Meeting professionals be forewarned: This is not child's play. Organizing a program for children attending a resort meeting with their parents is hard work--even when the host resort offers its own program or you are hiring a firm to do so, cautions Diane Lyons, CEO of Accent on Children's Programs, based in New Orleans. Lyons offers these valuable points for planners to consider:
1. Staff Ratios:A high adult-to-child ratio is of the essence. According to Lyons, industry standards in child education call for a staff-to-child ratio of one-to-two for infants, one-to-four for toddlers, one-to-six for three- to eight-year-olds, and one-to-eight for older school children.
2. Staff Training: Whether a plan ner hires child care workers himself or relies on a resort or vendor to supply them, he or she should make sure staff is fully qualified. How much experience do they have? What is their training? Does the provider give them additional training? Are they CPR certified? Are references and criminal records checked?
3. Programming: Planned activities should be creative, educational, fun, and age-appropriate. "The programming should have educational elements tied into entertainment," advises Lyons, who says she "likes to make kids aware of the cultural diversity of a place, because I'm an educator originally." In addition, planners should make sure there are a variety of materials on hand, including arts-and-crafts materials, props for skits, board games, books, and science projects.
4. Security: Check-in and check-out procedures are critical and should be strictly enforced, using signatures, matching wristbands, and photo identification of both the child and responsible parent.
5. Space/Location:Lyons recommends a minimum of 35 square feet per child. Make sure the center is located near emergency exits, but not near heavy traffic, and that bathrooms are easily accessible. The building must have smoke detectors and an evacuation plan should be posted.
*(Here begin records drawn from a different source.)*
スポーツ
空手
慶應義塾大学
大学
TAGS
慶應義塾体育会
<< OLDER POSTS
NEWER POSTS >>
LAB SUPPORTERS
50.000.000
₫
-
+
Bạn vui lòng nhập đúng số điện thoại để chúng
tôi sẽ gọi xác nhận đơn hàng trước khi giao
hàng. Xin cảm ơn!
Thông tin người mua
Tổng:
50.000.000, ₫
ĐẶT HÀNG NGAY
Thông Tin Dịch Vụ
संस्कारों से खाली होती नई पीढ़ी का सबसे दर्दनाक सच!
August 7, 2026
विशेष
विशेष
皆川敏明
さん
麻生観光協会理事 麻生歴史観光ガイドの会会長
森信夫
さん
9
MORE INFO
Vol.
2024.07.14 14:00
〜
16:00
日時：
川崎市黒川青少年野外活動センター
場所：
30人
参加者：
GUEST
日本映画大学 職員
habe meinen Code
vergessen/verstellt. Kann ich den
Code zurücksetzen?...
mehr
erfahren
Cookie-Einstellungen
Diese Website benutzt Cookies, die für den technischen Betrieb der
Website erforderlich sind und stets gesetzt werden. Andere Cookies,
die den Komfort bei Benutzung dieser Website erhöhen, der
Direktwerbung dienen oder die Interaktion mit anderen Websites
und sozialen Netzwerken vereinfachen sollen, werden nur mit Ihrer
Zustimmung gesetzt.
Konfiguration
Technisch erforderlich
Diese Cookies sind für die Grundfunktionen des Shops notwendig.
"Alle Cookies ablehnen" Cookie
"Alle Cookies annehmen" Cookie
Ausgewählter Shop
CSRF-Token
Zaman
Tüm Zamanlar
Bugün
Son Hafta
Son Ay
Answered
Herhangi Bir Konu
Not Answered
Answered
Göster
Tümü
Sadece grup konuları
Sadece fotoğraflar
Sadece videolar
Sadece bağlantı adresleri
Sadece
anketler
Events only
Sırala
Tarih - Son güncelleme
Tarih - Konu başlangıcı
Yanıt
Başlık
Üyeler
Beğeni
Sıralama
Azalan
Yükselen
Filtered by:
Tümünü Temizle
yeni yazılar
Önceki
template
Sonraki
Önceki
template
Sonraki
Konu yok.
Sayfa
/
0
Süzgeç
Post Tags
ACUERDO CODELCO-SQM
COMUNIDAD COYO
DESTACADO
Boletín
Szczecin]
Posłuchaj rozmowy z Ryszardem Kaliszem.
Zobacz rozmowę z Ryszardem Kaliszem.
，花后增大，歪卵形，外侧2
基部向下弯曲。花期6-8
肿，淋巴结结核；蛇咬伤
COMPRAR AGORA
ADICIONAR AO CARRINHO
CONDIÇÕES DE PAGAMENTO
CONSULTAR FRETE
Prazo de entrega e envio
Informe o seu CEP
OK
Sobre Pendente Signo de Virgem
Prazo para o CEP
6. Insurance: A minimum of $3 million to $5 million general liability insurance is needed.
7. Marketing: An association that provides a quality children's programs is sure to earn accolades from attendees. But if a planner doesn't put any energy into promoting the program, the attendees may not realize that one is offered. In addition, good marketing encourages early registration, giving a planner vital information up front that will help in designing the program. "Promotion is essential," Lyons says.